start ITEMS
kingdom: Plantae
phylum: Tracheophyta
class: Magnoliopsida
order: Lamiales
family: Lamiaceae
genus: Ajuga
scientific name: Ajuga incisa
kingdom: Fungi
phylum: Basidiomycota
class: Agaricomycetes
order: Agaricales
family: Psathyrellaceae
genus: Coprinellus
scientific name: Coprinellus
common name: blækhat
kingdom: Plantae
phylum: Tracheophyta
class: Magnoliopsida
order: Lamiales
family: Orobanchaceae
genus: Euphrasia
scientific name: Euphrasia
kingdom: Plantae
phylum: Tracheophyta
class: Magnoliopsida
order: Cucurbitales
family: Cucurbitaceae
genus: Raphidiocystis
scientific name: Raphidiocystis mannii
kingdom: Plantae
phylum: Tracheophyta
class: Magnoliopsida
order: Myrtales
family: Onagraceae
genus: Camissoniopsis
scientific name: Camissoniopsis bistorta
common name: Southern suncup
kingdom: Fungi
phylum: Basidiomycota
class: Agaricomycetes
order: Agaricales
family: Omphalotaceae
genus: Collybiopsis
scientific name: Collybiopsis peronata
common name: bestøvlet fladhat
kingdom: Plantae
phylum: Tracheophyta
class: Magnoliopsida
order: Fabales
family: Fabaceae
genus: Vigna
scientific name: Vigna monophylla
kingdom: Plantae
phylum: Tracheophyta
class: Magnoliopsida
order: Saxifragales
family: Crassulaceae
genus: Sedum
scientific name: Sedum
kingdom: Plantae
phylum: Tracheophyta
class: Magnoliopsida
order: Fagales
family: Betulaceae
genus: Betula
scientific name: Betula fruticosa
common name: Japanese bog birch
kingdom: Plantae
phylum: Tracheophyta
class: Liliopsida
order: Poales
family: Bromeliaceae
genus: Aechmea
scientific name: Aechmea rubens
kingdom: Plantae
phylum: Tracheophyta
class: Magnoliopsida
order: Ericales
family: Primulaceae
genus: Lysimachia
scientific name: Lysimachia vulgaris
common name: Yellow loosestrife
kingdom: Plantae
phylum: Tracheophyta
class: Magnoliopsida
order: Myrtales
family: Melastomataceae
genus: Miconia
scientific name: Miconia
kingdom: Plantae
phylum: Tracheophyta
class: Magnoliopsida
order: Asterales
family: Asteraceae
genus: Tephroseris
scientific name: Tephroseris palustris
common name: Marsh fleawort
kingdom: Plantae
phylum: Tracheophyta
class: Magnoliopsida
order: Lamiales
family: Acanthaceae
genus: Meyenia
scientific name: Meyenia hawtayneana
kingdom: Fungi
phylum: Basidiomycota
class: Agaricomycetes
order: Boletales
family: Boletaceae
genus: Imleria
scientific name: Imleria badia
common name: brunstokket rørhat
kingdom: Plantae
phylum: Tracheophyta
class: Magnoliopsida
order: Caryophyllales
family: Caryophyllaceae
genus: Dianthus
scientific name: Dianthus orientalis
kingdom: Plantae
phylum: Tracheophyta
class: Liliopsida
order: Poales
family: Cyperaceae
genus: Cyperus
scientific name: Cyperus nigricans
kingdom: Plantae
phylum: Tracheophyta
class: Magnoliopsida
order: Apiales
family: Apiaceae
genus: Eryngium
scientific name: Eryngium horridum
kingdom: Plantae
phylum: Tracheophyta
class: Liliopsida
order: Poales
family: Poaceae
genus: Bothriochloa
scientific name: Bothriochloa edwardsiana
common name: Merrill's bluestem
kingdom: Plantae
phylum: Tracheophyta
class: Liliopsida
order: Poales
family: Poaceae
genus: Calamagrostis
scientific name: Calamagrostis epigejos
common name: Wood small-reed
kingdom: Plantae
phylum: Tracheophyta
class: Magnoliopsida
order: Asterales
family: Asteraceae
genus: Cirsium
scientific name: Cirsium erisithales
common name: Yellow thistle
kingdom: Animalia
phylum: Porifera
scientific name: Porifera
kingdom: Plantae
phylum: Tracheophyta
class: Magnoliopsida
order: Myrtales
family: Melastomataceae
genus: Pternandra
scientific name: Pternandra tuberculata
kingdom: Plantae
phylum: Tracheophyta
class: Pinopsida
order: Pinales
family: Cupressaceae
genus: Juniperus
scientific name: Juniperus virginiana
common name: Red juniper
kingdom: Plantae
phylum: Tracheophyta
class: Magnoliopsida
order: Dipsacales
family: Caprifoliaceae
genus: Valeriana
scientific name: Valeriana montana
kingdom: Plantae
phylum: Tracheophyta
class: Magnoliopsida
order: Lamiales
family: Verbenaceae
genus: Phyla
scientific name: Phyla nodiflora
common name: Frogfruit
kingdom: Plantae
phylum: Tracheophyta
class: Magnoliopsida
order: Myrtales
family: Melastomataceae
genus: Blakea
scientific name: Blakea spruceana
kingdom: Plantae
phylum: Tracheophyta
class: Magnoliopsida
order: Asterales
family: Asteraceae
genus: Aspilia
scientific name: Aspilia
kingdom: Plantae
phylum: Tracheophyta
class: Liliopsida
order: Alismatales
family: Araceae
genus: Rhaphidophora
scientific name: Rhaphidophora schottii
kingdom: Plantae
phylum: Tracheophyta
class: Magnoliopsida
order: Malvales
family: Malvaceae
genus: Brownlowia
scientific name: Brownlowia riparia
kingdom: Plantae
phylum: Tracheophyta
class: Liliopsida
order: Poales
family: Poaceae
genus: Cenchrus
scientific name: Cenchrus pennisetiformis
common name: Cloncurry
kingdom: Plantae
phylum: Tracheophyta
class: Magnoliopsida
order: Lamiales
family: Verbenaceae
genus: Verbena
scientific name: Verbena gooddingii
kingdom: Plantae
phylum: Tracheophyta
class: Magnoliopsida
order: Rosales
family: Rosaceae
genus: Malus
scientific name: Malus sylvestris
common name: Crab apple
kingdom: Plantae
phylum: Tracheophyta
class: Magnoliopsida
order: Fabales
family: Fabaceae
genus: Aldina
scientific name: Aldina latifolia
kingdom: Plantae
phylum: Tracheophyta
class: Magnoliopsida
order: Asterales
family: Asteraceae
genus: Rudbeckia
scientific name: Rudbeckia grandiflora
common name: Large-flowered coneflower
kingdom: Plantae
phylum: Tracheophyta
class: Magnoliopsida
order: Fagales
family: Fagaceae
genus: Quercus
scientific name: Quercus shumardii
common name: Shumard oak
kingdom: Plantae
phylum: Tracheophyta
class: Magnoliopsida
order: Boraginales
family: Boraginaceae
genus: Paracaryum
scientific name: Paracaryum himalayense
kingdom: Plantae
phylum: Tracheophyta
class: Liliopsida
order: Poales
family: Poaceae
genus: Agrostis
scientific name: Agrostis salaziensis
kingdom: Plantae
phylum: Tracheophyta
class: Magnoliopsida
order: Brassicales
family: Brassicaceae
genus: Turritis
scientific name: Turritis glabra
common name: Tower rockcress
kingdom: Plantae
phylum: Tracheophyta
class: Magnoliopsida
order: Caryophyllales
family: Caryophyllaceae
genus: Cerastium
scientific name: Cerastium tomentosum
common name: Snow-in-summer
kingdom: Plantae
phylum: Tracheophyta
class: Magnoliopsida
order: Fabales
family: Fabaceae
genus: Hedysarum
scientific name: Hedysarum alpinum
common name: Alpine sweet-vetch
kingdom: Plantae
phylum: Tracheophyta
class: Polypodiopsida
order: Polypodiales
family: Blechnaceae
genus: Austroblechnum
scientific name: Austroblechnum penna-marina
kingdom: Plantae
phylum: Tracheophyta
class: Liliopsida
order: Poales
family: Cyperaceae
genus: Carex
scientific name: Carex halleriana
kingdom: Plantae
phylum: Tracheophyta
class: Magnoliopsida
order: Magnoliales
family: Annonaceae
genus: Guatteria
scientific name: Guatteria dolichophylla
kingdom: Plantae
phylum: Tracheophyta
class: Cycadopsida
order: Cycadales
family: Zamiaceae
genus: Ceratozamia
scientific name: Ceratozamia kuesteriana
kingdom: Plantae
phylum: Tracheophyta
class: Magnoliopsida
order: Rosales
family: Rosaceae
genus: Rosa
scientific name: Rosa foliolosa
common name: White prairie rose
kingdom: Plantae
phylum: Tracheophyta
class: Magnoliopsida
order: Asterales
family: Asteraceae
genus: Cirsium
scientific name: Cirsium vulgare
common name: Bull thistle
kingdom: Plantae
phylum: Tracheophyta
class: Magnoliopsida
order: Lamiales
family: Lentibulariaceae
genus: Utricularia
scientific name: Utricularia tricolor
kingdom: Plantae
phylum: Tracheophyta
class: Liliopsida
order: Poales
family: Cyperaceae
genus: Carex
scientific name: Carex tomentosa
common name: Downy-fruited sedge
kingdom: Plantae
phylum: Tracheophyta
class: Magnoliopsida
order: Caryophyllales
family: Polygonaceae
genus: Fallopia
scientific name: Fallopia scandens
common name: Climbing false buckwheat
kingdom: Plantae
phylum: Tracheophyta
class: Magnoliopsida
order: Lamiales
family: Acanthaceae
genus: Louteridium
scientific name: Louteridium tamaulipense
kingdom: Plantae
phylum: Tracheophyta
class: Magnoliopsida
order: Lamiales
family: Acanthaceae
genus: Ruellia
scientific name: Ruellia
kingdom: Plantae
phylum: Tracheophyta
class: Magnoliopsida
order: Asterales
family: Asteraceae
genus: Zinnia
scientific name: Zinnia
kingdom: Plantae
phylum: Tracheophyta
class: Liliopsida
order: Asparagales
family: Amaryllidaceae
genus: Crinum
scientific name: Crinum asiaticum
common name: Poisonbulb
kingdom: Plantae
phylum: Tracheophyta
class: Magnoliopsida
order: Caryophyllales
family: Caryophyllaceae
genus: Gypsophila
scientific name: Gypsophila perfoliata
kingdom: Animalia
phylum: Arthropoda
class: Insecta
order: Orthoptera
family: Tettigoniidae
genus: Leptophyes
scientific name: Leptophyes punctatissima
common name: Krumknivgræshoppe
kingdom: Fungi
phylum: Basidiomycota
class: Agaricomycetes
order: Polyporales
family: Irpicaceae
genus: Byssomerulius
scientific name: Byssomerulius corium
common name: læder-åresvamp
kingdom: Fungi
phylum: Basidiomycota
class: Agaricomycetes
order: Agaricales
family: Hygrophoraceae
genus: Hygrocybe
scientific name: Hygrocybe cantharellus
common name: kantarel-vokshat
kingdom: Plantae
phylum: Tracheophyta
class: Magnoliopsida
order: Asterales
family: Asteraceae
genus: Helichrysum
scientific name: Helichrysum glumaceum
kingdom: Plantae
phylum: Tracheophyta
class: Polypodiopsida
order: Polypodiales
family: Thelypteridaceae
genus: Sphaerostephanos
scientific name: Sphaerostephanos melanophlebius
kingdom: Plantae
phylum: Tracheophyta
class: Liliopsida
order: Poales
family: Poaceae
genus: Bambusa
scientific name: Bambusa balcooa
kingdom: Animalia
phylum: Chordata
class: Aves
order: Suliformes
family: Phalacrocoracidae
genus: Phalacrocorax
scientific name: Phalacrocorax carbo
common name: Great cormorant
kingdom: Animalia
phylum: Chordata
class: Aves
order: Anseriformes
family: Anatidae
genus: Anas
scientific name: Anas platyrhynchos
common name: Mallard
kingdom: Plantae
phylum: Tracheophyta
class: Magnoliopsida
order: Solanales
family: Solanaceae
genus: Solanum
end ITEMS
Retype the lines of these entries word for word, from the line with "family: Fagaceae" up to and including the line with "scientific name: Turritis glabra".

family: Fagaceae
genus: Quercus
scientific name: Quercus shumardii
common name: Shumard oak
kingdom: Plantae
phylum: Tracheophyta
class: Magnoliopsida
order: Boraginales
family: Boraginaceae
genus: Paracaryum
scientific name: Paracaryum himalayense
kingdom: Plantae
phylum: Tracheophyta
class: Liliopsida
order: Poales
family: Poaceae
genus: Agrostis
scientific name: Agrostis salaziensis
kingdom: Plantae
phylum: Tracheophyta
class: Magnoliopsida
order: Brassicales
family: Brassicaceae
genus: Turritis
scientific name: Turritis glabra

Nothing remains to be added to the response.